Alison Dos Santos Dethrones Carsten Warholm, Jake Wightman Shocks Jacob Ingebrigtsen

Alison Dos Santos Dethrones Carsten Warholm, Jake Wightman Shocks Jacob Ingebrigtsen

Alison dos Santos ended Carsten Warholm’s reign as handicap king at the world championships on Tuesday, while Britain’s Jake Whitman won his country’s first 1500m gold in 39 years on a day of upset. Warholm broke a 29-year-old world record to win the 400m hurdles in a time of 45.94 seconds at the Tokyo Games in what may be one of the most iconic moments in Olympic history. But the 26-year-old came to Eugene with a hamstring injury that eventually paid off in his medal effort here. Instead, dos Santos won the gold medal by setting the third-fastest time ever and a championship record of 46.29 seconds, ahead of Americans Rae Benjamin and Trevor Bassett.
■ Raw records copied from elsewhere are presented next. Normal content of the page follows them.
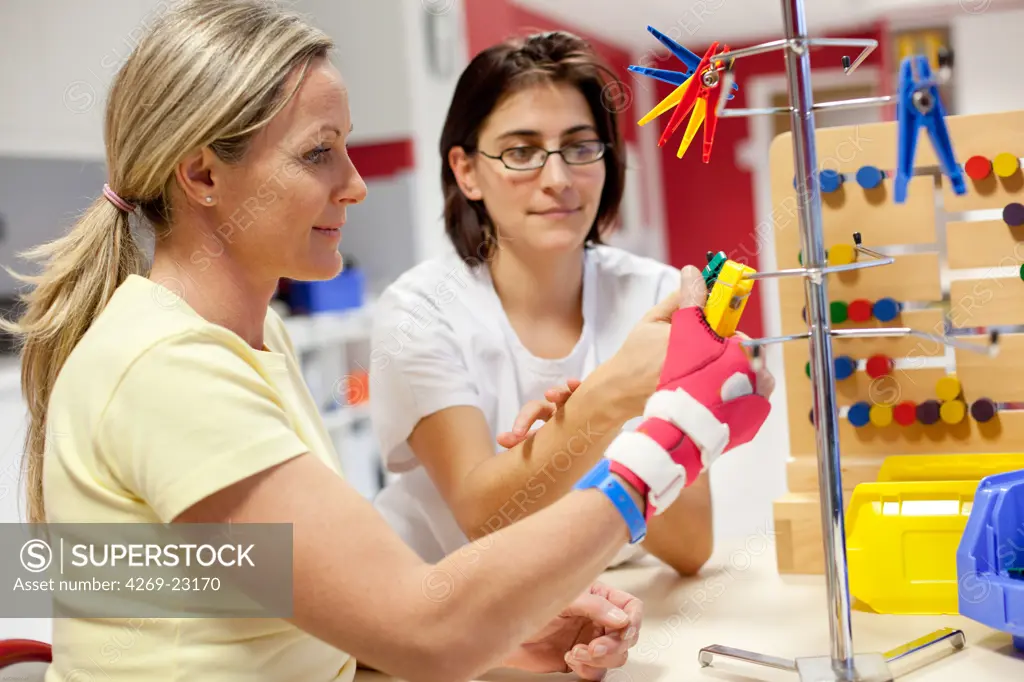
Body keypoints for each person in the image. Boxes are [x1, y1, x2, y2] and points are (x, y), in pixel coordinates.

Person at [2, 2, 771, 681]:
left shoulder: (249, 335)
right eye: (317, 152)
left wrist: (500, 637)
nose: (356, 182)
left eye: (579, 148)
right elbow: (426, 631)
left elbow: (252, 600)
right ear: (203, 174)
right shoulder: (166, 368)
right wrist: (672, 440)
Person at [370, 31, 771, 575]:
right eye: (521, 151)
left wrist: (577, 435)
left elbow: (691, 544)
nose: (558, 180)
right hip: (438, 609)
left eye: (581, 147)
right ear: (466, 171)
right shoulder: (420, 311)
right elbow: (484, 518)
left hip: (599, 599)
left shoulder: (653, 295)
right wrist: (609, 402)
Dos Santos said, “It’s great to win the world title on this track. I didn’t care about the timing because it’s the first time I’ve won a world title.”

Warholm took the lead coming straight home, but seized badly and eventually came in seventh (48.42), breaking a 22-race winning streak, including 18 finals, that returned in September 2018.

“It was a very tough race,” Warholm said. “I was hurt but for me it’s always your fight and give your all and leave it on track.

“I thought I did it. I hope, looking back, even if I choose to take a medal, I’ll be proud of that.”

While everyone knew Warholm was coming back from injury, serious hopes were pinned on Jacob Ingebrigtsen, Olympic champion in the men’s 1500 metres.

But Whitman hadn’t read the script, playing the Norwegian in his own game, kicking the 200m and keeping his form on the line.

Wightman won in 3:29.23, Ingebrigtsen took the silver in 3:29.47, with Spaniard Mohamed Katir claiming the bronze (3:29.90).

family matter

In a bizarre twist, Whitman’s father Geoff is doing commentary at the stadium in Eugene.

Geoff, also his son’s coach, was reduced to a crackling voice as he announced to Hayward Field: “This is my son and he is the world champion.”

β€œFor him to be a part of my journey to get to this point, and really be part of the actual race, is so irresistible,” Wightman said of his father.

“I talked to him and he’s overjoyed. I’m glad he showed some emotion.”

After failing to win the world title after Olympic gold medalists from Norway were 2019 champions Daniel Stahl, Sweden eventually finished fourth in the discus.

Australian Eleanor Patterson won the high jump gold medal in the fourth final of the night with 2.02m on the countdown from Ukraine’s Yaroslava Mahuchikh, with Italian Elena Velortigara taking the bronze.

“I’m honestly speechless right now,” Patterson said later. “Smiling makes my cheeks ache.”

200m. out of Kerala

New 100m champion Fred Carey failed to advance past the 200m semi-finals even in the fifth day of action at the World Champions.

Carey set up easily from the blocks, but after Eugene hit straight home at Hayward Field, he was critically abandoned, eventually finishing sixth in 20.68 seconds.

Carey later said that he was fed up in the later stages of the race, but insisted that he would be fit to race in the relay.

“A little cramping, but it’s all good,” Kerle said. “I’m not in pain, I’ll be fine.”

While Carey was left digesting a disappointing early exit, there were no such worries for defending 200m world champion Noah Lyles, who clocked a stellar 19.62s in his semi-final.

The main threat to Lyles’ hopes of retaining his 200m world title could come from teenage teammate and rising rival Ariane Knighton. The 18-year-old prodigy set the house on fire in 19.77 seconds to win his semi-final.

In the women’s 200 metres, Shelley-Ann Fraser-Price placed her bid for the sprint double track, reaching the final.

Fresh from winning a record fifth world 100m title, Fraser-Price clocked a best time of 21.83 seconds in the third of three semifinals.

The 35-year-old, the 2013 world 200m champion, will be joined by two of her teammates in Thursday’s final who helped snatch an unprecedented cleansweep of the 100m podium for Jamaica on Sunday, Sherrika Jackson and Ellen Thompson-Hera.


The trio of Jamaica will be joined by Britain’s Dina Asher-Smith, the reigning world 200m champion, who was fourth in the 100m, Americans Abby Steiner and Tamara Clark, Aminatou Seni of Niger and Mujinga Kambundji of Switzerland.

(This story has not been edited by NDTV staff and is auto-generated from a syndicated feed.)